43. Et lorsque l’une d’entre elles a été emmenée par quelque passant qui l’a corrompue, elle reproche à celle qui est auprès d’elle qu’elle n’a pas été jugée, comme elle, digne d’honneur, et que sa corde n’a pas été rompue.

44. Tout ce qu’on fait à ces dieux n’est que mensonge : comment donc peut-on croire ou peut-on dire que ce sont des dieux ?

45. Ils ont été faits par des ouvriers en bois et en or ; ils sont ce que les prêtres veulent qu’ils soient, et rien de plus.

46. Les ouvriers mêmes qui les font ne vivent pas longtemps sur la terre ; comment donc leurs ouvrages peuvent-ils être des dieux éternels ?

47. Ils ne laissent à ceux qui viennent après eux qu’un mensonge et un sujet de honte.

48. Aussi, lorsqu’il survient une guerre ou quelque malheur, les prêtres pensent en eux-mêmes où ils iront se cacher avec leurs dieux.
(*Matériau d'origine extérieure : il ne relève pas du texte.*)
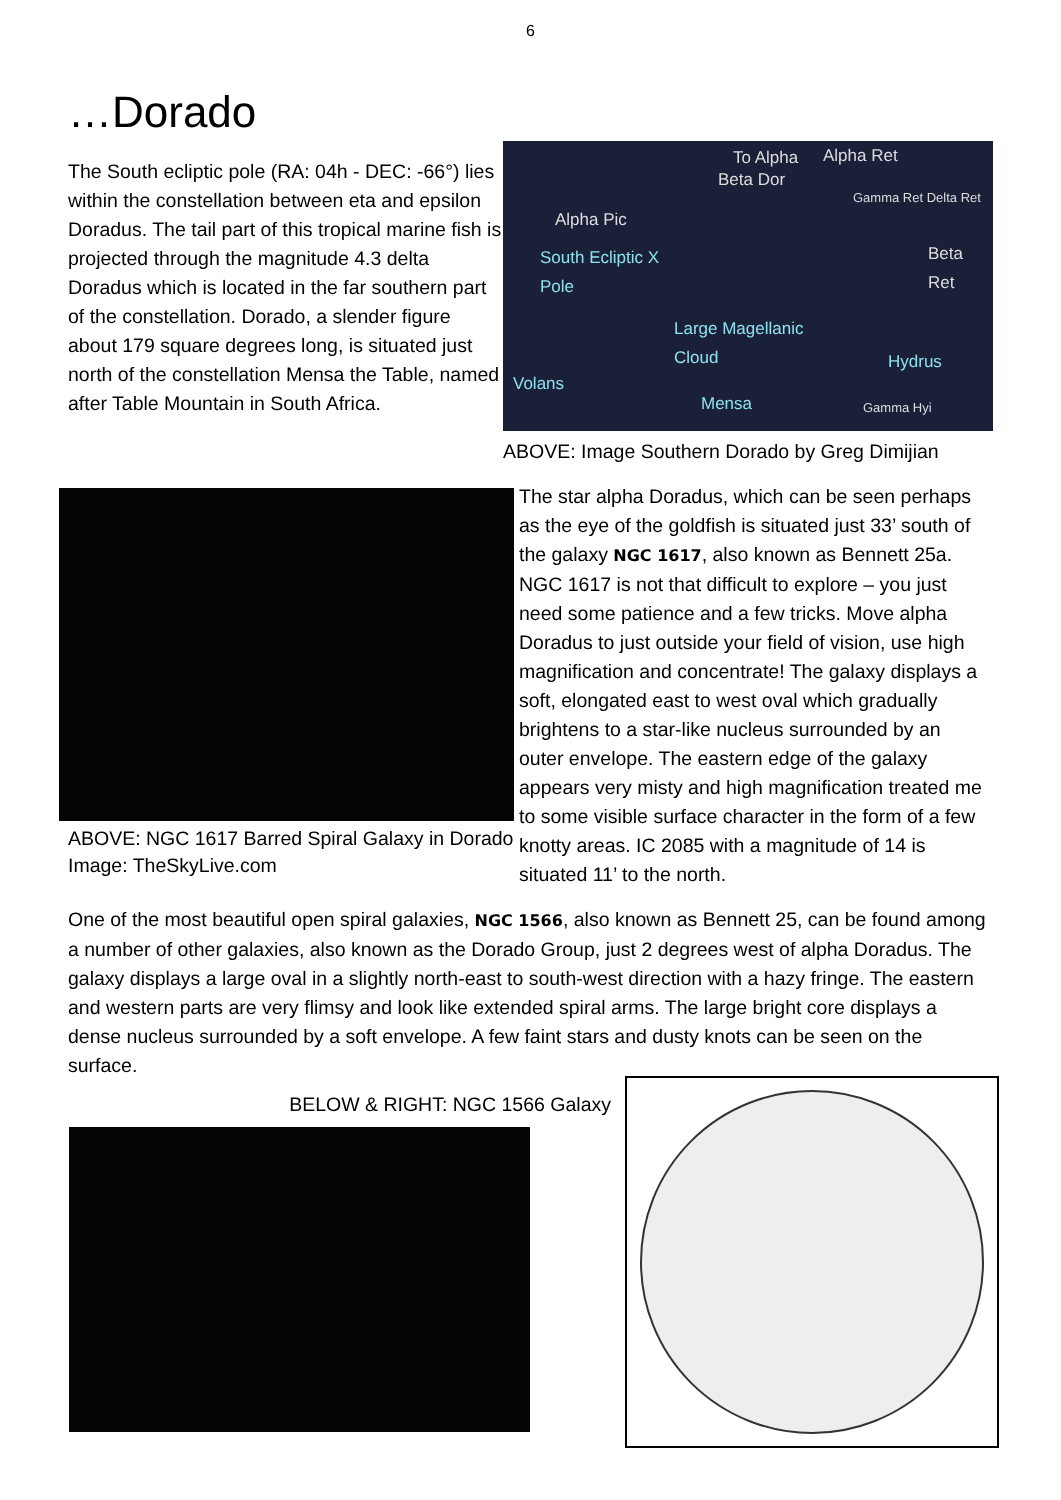6
…Dorado
The South ecliptic pole (RA: 04h - DEC: -66°) lies within the constellation between eta and epsilon Doradus. The tail part of this tropical marine fish is projected through the magnitude 4.3 delta Doradus which is located in the far southern part of the constellation. Dorado, a slender figure about 179 square degrees long, is situated just north of the constellation Mensa the Table, named after Table Mountain in South Africa.
To Alpha Alpha Ret
Beta Dor
Gamma Ret Delta Ret
Alpha Pic
Beta Ret South Ecliptic X
Pole
Large Magellanic
Cloud
Hydrus
Volans
Mensa Gamma Hyi
ABOVE: Image Southern Dorado by Greg Dimijian
ABOVE: NGC 1617 Barred Spiral Galaxy in Dorado Image: TheSkyLive.com
The star alpha Doradus, which can be seen perhaps as the eye of the goldfish is situated just 33’ south of the galaxy NGC 1617, also known as Bennett 25a. NGC 1617 is not that difficult to explore – you just need some patience and a few tricks. Move alpha Doradus to just outside your field of vision, use high magnification and concentrate! The galaxy displays a soft, elongated east to west oval which gradually brightens to a star-like nucleus surrounded by an outer envelope. The eastern edge of the galaxy appears very misty and high magnification treated me to some visible surface character in the form of a few knotty areas. IC 2085 with a magnitude of 14 is situated 11’ to the north.
One of the most beautiful open spiral galaxies, NGC 1566, also known as Bennett 25, can be found among a number of other galaxies, also known as the Dorado Group, just 2 degrees west of alpha Doradus. The galaxy displays a large oval in a slightly north-east to south-west direction with a hazy fringe. The eastern and western parts are very flimsy and look like extended spiral arms. The large bright core displays a dense nucleus surrounded by a soft envelope. A few faint stars and dusty knots can be seen on the surface.
BELOW & RIGHT: NGC 1566 Galaxy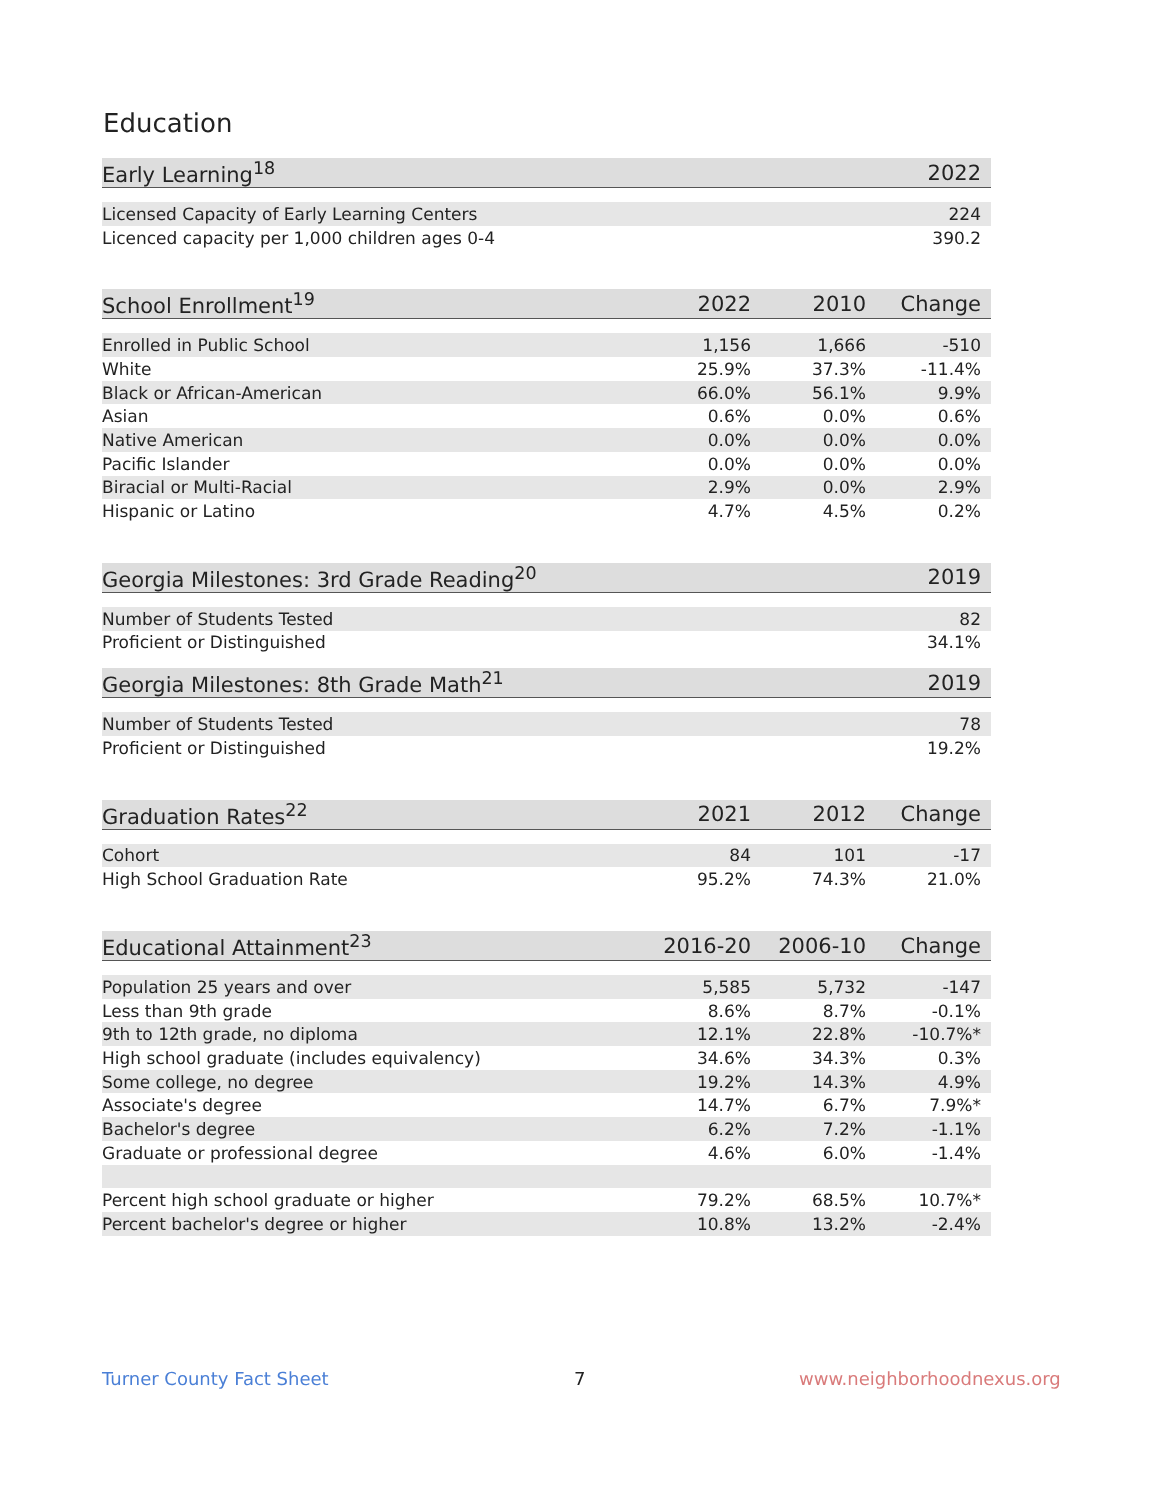Education
| Early Learning<sup>18</sup> | 2022 |
| --- | --- |
| Licensed Capacity of Early Learning Centers | 224 |
| Licenced capacity per 1,000 children ages 0-4 | 390.2 |
| School Enrollment<sup>19</sup> | 2022 | 2010 | Change |
| --- | --- | --- | --- |
| Enrolled in Public School | 1,156 | 1,666 | -510 |
| White | 25.9% | 37.3% | -11.4% |
| Black or African-American | 66.0% | 56.1% | 9.9% |
| Asian | 0.6% | 0.0% | 0.6% |
| Native American | 0.0% | 0.0% | 0.0% |
| Pacific Islander | 0.0% | 0.0% | 0.0% |
| Biracial or Multi-Racial | 2.9% | 0.0% | 2.9% |
| Hispanic or Latino | 4.7% | 4.5% | 0.2% |
| Georgia Milestones: 3rd Grade Reading<sup>20</sup> | 2019 |
| --- | --- |
| Number of Students Tested | 82 |
| Proficient or Distinguished | 34.1% |
| Georgia Milestones: 8th Grade Math<sup>21</sup> | 2019 |
| --- | --- |
| Number of Students Tested | 78 |
| Proficient or Distinguished | 19.2% |
| Graduation Rates<sup>22</sup> | 2021 | 2012 | Change |
| --- | --- | --- | --- |
| Cohort | 84 | 101 | -17 |
| High School Graduation Rate | 95.2% | 74.3% | 21.0% |
| Educational Attainment<sup>23</sup> | 2016-20 | 2006-10 | Change |
| --- | --- | --- | --- |
| Population 25 years and over | 5,585 | 5,732 | -147 |
| Less than 9th grade | 8.6% | 8.7% | -0.1% |
| 9th to 12th grade, no diploma | 12.1% | 22.8% | -10.7%* |
| High school graduate (includes equivalency) | 34.6% | 34.3% | 0.3% |
| Some college, no degree | 19.2% | 14.3% | 4.9% |
| Associate's degree | 14.7% | 6.7% | 7.9%* |
| Bachelor's degree | 6.2% | 7.2% | -1.1% |
| Graduate or professional degree | 4.6% | 6.0% | -1.4% |
| Percent high school graduate or higher | 79.2% | 68.5% | 10.7%* |
| Percent bachelor's degree or higher | 10.8% | 13.2% | -2.4% |
Turner County Fact Sheet 7 www.neighborhoodnexus.org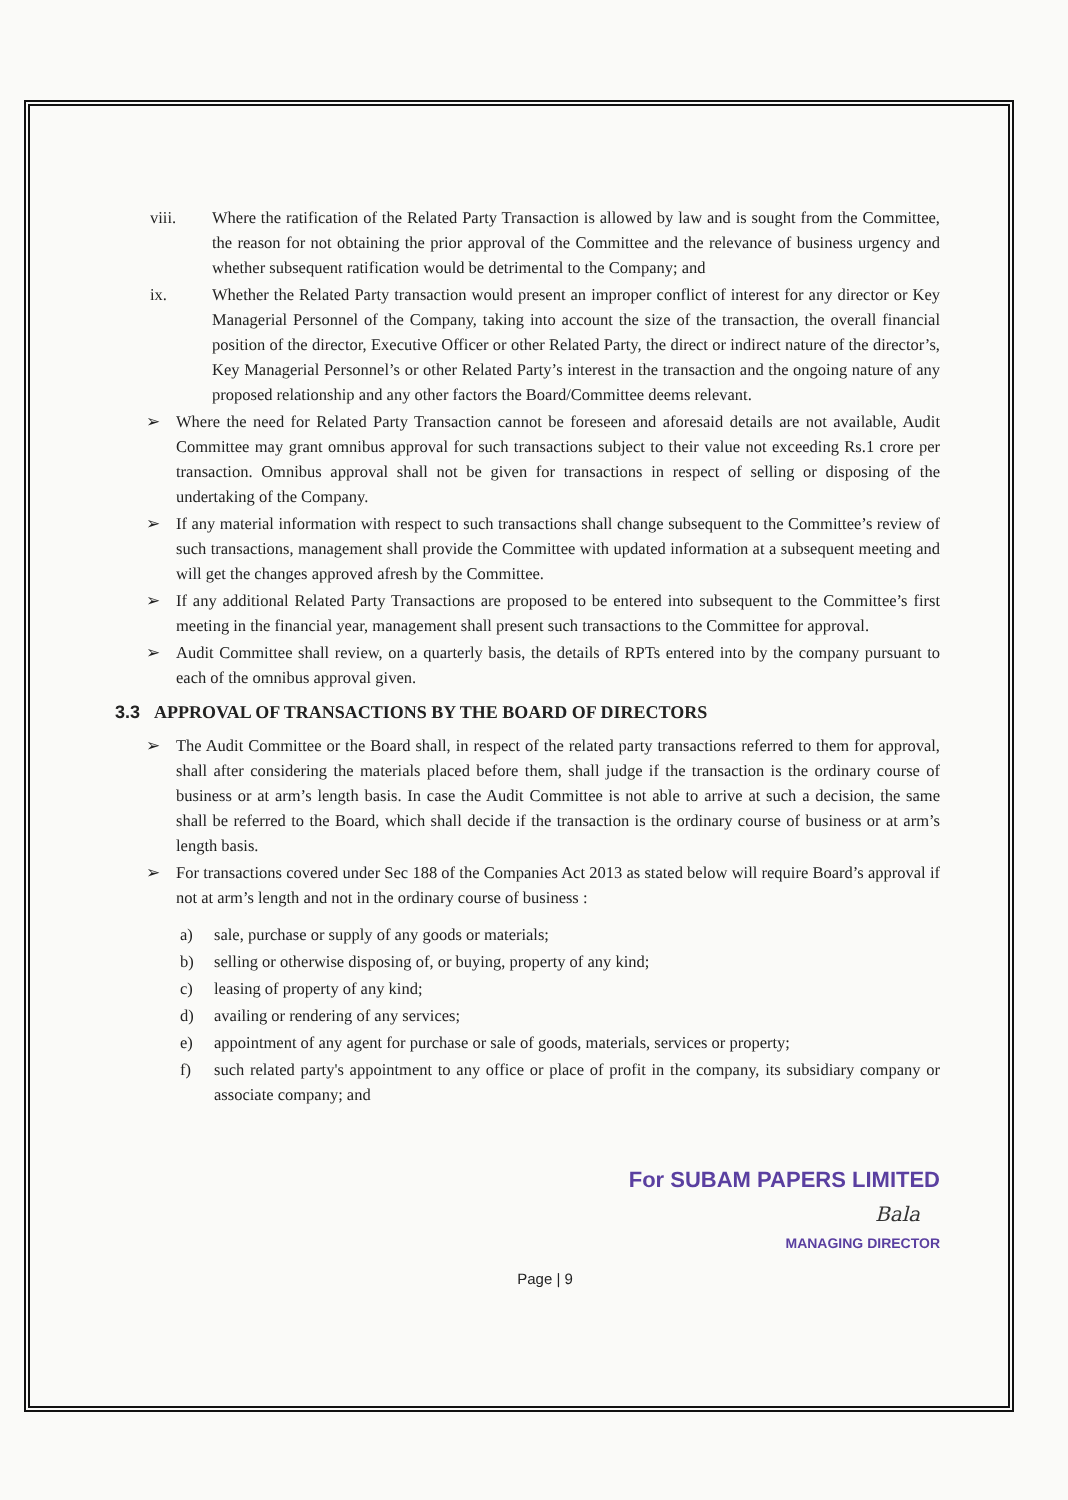viii. Where the ratification of the Related Party Transaction is allowed by law and is sought from the Committee, the reason for not obtaining the prior approval of the Committee and the relevance of business urgency and whether subsequent ratification would be detrimental to the Company; and
ix. Whether the Related Party transaction would present an improper conflict of interest for any director or Key Managerial Personnel of the Company, taking into account the size of the transaction, the overall financial position of the director, Executive Officer or other Related Party, the direct or indirect nature of the director’s, Key Managerial Personnel’s or other Related Party’s interest in the transaction and the ongoing nature of any proposed relationship and any other factors the Board/Committee deems relevant.
➢ Where the need for Related Party Transaction cannot be foreseen and aforesaid details are not available, Audit Committee may grant omnibus approval for such transactions subject to their value not exceeding Rs.1 crore per transaction. Omnibus approval shall not be given for transactions in respect of selling or disposing of the undertaking of the Company.
➢ If any material information with respect to such transactions shall change subsequent to the Committee’s review of such transactions, management shall provide the Committee with updated information at a subsequent meeting and will get the changes approved afresh by the Committee.
➢ If any additional Related Party Transactions are proposed to be entered into subsequent to the Committee’s first meeting in the financial year, management shall present such transactions to the Committee for approval.
➢ Audit Committee shall review, on a quarterly basis, the details of RPTs entered into by the company pursuant to each of the omnibus approval given.
3.3 APPROVAL OF TRANSACTIONS BY THE BOARD OF DIRECTORS
➢ The Audit Committee or the Board shall, in respect of the related party transactions referred to them for approval, shall after considering the materials placed before them, shall judge if the transaction is the ordinary course of business or at arm’s length basis. In case the Audit Committee is not able to arrive at such a decision, the same shall be referred to the Board, which shall decide if the transaction is the ordinary course of business or at arm’s length basis.
➢ For transactions covered under Sec 188 of the Companies Act 2013 as stated below will require Board’s approval if not at arm’s length and not in the ordinary course of business :
a) sale, purchase or supply of any goods or materials;
b) selling or otherwise disposing of, or buying, property of any kind;
c) leasing of property of any kind;
d) availing or rendering of any services;
e) appointment of any agent for purchase or sale of goods, materials, services or property;
f) such related party's appointment to any office or place of profit in the company, its subsidiary company or associate company; and
For SUBAM PAPERS LIMITED
Bala
MANAGING DIRECTOR
Page | 9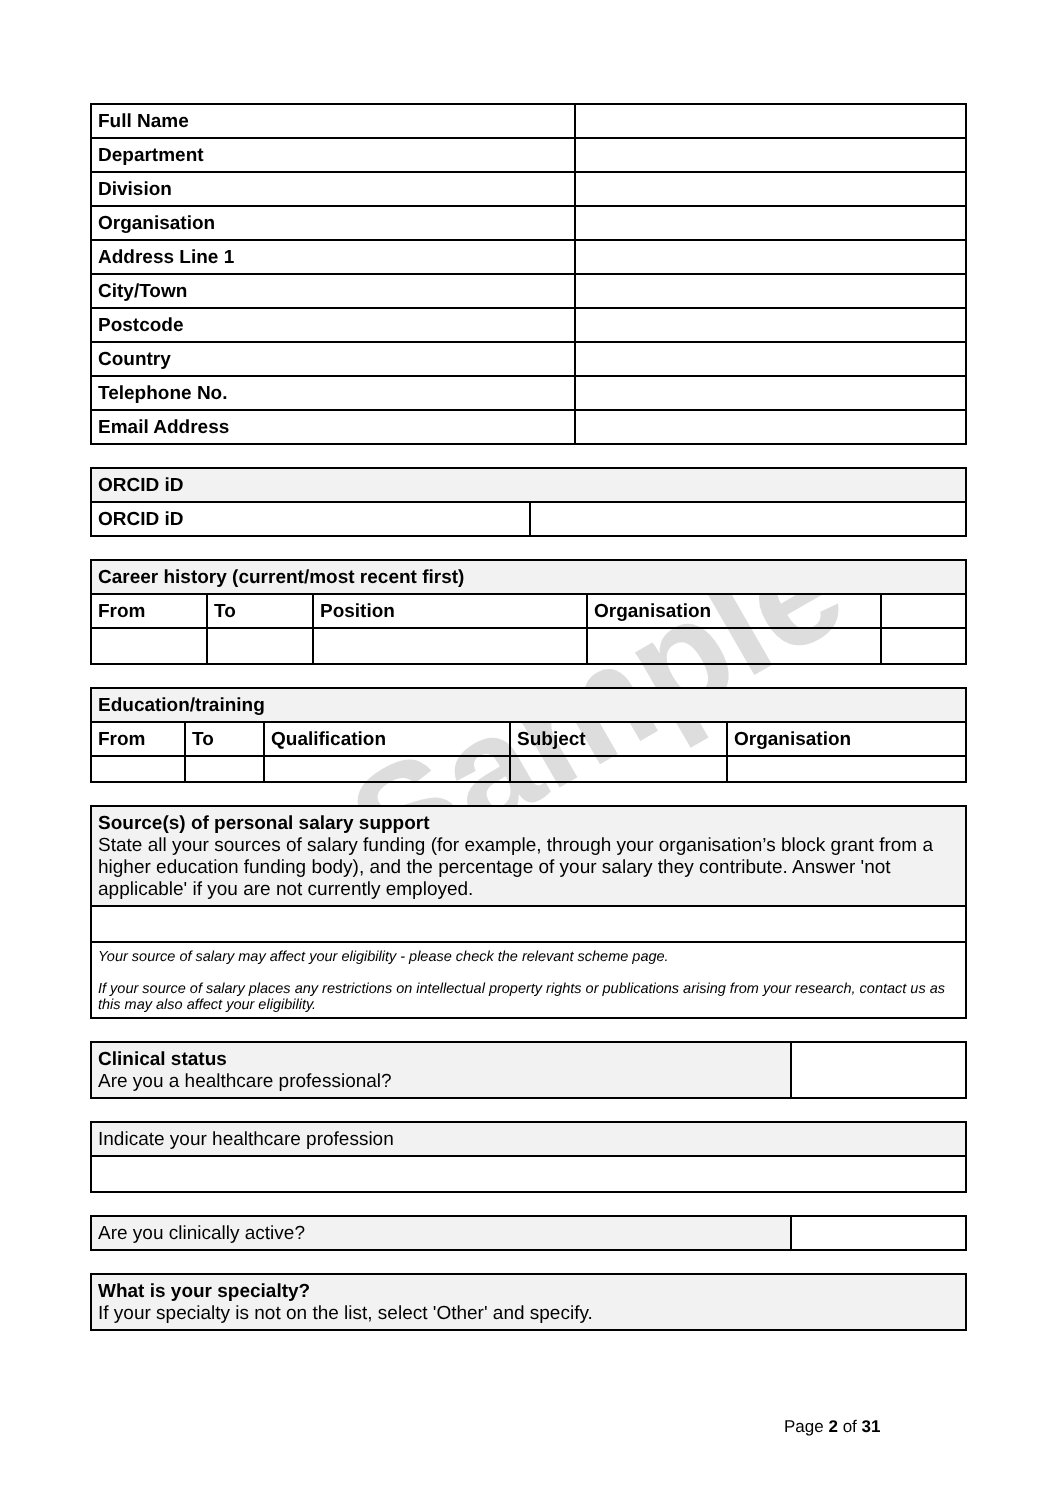Sample
| Full Name | |
| Department | |
| Division | |
| Organisation | |
| Address Line 1 | |
| City/Town | |
| Postcode | |
| Country | |
| Telephone No. | |
| Email Address | |
| ORCID iD | |
| --- | --- |
| ORCID iD | |
| Career history (current/most recent first) | | | | |
| --- | --- | --- | --- | --- |
| From | To | Position | Organisation | |
| Education/training | | | | |
| --- | --- | --- | --- | --- |
| From | To | Qualification | Subject | Organisation |
| Source(s) of personal salary support State all your sources of salary funding (for example, through your organisation’s block grant from a higher education funding body), and the percentage of your salary they contribute. Answer 'not applicable' if you are not currently employed. |
| Your source of salary may affect your eligibility - please check the relevant scheme page. If your source of salary places any restrictions on intellectual property rights or publications arising from your research, contact us as this may also affect your eligibility. |
| Clinical status Are you a healthcare professional? | |
| Indicate your healthcare profession |
| Are you clinically active? | |
| What is your specialty? If your specialty is not on the list, select 'Other' and specify. |
Page 2 of 31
49. Comment donc ceux-là peuvent-ils passer pour des dieux , qui ne peuvent se sauver pendant la guerre, ni se délivrer des moindres maux ?

50. Car n’étant que du bois, et des lames d’or et d’argent dont ils sont couverts, toutes les nations et tous les rois en reconnaîtront un jour la fausseté ; on verra clairement que ce ne sont point des dieux, mais les ouvrages de la main des hommes, où il ne se trouve aucune action de Dieu :

51. On reconnaîtra donc que ce ne sont point des dieux, mais les ouvrages de la main des hommes, et qu’il ne sort d’eux aucune œuvre de Dieu.

52. Ils ne donnent point un roi à un royaume, et ils ne répandent point la pluie sur les hommes.

53. Ils ne feront point rendre justice, ils ne délivreront point les provinces de la violence, parce qu’ils ne peuvent rien du tout, et qu’ils sont comme des corneilles qui volent entre le ciel et la terre.

54. Quand le feu aura pris à la maison de ces dieux de bois, d’argent et d’or, leurs prêtres s’enfuiront, et se sauveront ; mais pour eux, ils seront consumés au milieu des flammes comme les poutres du bâtiment.

55. Ils ne résisteront point à un roi pendant la guerre, comment donc peut-on croire ou admettre que ce sont des dieux ?

56. Ces dieux de bois, de pierre, d’or et d’argent, ne se sauveront point des larrons et des voleurs ; ces hommes, étant plus forts qu’eux,

57. Leur voleront l’or, l’argent et les vêtements dont ils sont couverts, et ils se retireront, sans que ces dieux puissent s’en défendre.

58. Il vaut donc mieux être un roi qui fait paraître sa puissance avec éclat, ou un vase d’une maison, qui est utile à celui auquel il appartient et qu’il est bien aise d’avoir, ou la porte d’un logis, qui tient en sûreté tout ce qui y est, que d’être l’un de ces faux dieux.

59. Le soleil, la lune et les astres jettent de l’éclat ; ils sont conduits pour l’utilité des hommes, et ils obéissent à Dieu ;

60. Les éclairs se font remarquer lorsqu’ils paraissent ; les vents soufflent dans tous les pays ;

61. Les nuées, lorsque Dieu leur commande de s’étendre sur tout le monde, exécutent ce qui leur a été ordonné ;

62. Le feu du ciel, envoyé d’en haut pour consumer les montagnes et les forêts, fait ce que Dieu lui a commandé de faire : il n’y a pas un de ces dieux qui soit comparable à ces créatures en beauté ou en puissance.

63. Il ne faut donc ni croire, ni dire que ce soient des dieux, puisqu’ils ne peuvent ni rendre la justice, ni faire du bien ou du mal aux hommes.